5-Olgusal olarak karşımızda bulunan bu terör ve casusluk örgütünün 15 Temmuz 2016 tarihinde devleti işgal etmek ve halkın iradesi ile seçilmiş bir hükümeti devirmek için gerçekleştirmeye çalıştığı darbe girişiminin mümessili olan hain darbecilerini ordu içine yerleştiren ve oralara taşıyan gücün masum denilen ve bu darbecilerle irtibatlı olmadığı söylenen kişiler olduğu hali hazırda yapılan yargılamalar yürütülen soruşturmalar ve ve basına yansıyan haberler gereğince şüphe götürmez şekilde ortadadır. Örgütün mahrem yapılanmasının ne şekilde oluşturulduğu tüm kamu oyunun malumudur. Aksi halde fetö casusluk ve terör örgütünün mensuplarının sadece darbeye teşebbüs edenlerden oluştuğunu söylemek örgütü temize çıkarmak olur.

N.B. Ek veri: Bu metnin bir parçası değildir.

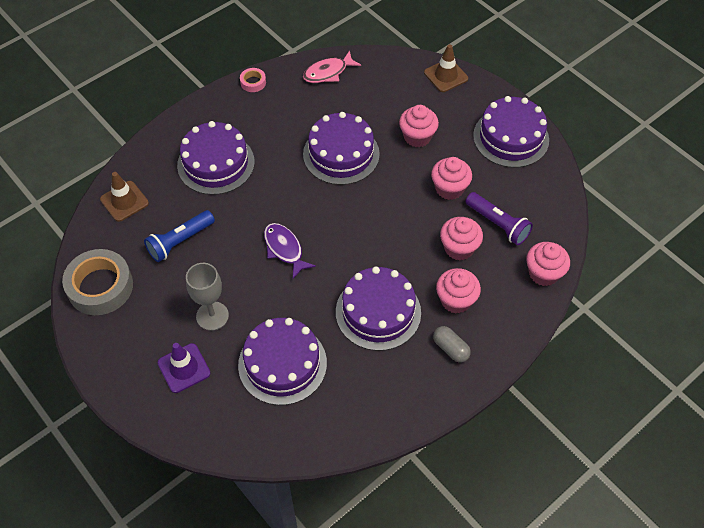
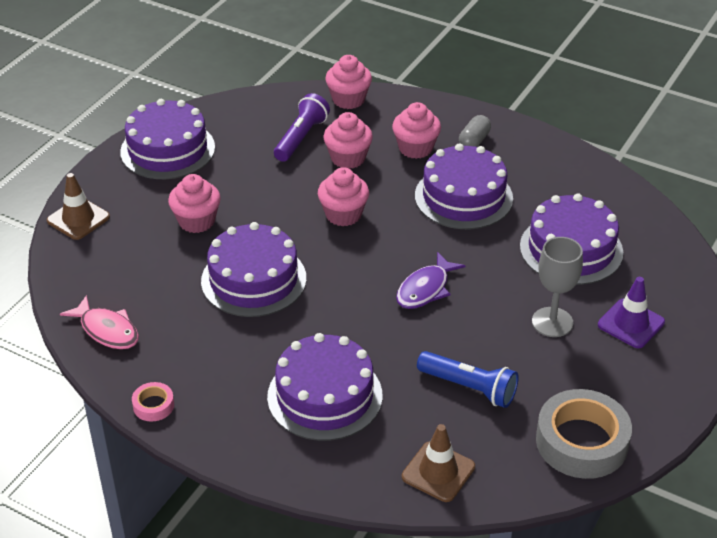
camera: 110 degrees left, 15 degrees down
pink cupcake [431,157,472,200] -> pink cupcake moved to [318,167,369,226]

6-Ayrıca adı geçen sayın avukat hakkındaki deliller yargılama aşamasında ayan beyan ortaya çıkacağı gibi kendisinin savunması alınırken suçlamanın dayanakları olarak da kendisine bildirilecektir. Hal böyle iken ve dosyadaki deliller bilinmeden sırf kişinin sıfatı ve yakınlığı esas alınarak yorum yapılması kamu oyunun takdirine maruzdur.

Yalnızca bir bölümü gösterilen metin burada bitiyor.